▸ **Task to complete**
Render the lines of the data as a JSON list of strings, one string per line and blank lines omitted, starting at the line that contains "scientific name: Monarda clinopodioides" and ending at the line that contains "order: Diptera", both included. Leave out every other line.

▸ **Task inputs**
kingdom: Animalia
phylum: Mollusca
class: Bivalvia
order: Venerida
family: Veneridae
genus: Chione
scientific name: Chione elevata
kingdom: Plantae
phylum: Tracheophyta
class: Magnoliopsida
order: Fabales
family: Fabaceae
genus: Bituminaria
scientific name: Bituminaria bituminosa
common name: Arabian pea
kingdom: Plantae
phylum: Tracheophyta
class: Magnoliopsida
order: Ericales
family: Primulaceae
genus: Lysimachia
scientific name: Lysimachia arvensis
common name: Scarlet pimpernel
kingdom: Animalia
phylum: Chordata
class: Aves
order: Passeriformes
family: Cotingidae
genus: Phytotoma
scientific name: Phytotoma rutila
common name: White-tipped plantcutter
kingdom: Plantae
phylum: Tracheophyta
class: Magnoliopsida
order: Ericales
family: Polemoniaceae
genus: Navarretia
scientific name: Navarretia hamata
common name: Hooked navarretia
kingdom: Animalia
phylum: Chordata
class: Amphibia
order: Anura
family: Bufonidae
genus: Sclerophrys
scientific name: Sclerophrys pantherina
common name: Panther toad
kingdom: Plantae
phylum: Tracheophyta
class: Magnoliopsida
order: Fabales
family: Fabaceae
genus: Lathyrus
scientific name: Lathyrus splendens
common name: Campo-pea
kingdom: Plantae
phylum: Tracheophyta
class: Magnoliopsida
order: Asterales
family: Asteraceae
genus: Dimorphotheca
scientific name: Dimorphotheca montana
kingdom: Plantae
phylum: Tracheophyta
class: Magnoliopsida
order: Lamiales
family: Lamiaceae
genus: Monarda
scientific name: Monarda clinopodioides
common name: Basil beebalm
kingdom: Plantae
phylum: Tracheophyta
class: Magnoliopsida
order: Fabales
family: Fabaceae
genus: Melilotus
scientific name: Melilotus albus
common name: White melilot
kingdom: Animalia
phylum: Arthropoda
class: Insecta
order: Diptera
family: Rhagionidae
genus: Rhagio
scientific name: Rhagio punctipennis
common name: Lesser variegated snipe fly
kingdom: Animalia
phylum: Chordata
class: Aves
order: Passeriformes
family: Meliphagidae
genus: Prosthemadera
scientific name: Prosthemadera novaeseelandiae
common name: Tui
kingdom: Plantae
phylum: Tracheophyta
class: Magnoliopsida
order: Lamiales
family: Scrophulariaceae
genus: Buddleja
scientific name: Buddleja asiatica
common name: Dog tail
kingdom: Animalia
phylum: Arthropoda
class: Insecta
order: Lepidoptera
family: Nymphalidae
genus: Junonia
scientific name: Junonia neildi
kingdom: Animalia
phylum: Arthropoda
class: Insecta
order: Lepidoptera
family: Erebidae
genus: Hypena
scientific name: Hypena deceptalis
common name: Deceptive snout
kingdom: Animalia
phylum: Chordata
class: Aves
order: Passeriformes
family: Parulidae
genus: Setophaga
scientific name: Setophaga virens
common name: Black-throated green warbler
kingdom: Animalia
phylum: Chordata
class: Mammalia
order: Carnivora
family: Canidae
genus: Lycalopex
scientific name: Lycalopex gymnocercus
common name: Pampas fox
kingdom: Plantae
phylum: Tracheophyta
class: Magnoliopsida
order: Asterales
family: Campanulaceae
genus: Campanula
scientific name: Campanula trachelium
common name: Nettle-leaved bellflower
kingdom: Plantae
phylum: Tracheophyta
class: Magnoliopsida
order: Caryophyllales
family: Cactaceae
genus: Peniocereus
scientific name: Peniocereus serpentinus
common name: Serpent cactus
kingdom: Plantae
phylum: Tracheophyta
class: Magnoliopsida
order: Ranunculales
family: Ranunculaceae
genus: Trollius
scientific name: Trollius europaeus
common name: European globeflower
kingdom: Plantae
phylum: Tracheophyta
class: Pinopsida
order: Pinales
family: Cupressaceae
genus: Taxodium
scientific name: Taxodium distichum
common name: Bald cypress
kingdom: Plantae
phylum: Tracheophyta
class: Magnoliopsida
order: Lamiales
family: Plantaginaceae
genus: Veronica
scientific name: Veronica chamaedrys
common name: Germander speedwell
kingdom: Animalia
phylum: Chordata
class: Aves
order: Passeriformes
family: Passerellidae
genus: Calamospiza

▸ **Task solution**
[
  "scientific name: Monarda clinopodioides",
  "common name: Basil beebalm",
  "kingdom: Plantae",
  "phylum: Tracheophyta",
  "class: Magnoliopsida",
  "order: Fabales",
  "family: Fabaceae",
  "genus: Melilotus",
  "scientific name: Melilotus albus",
  "common name: White melilot",
  "kingdom: Animalia",
  "phylum: Arthropoda",
  "class: Insecta",
  "order: Diptera"
]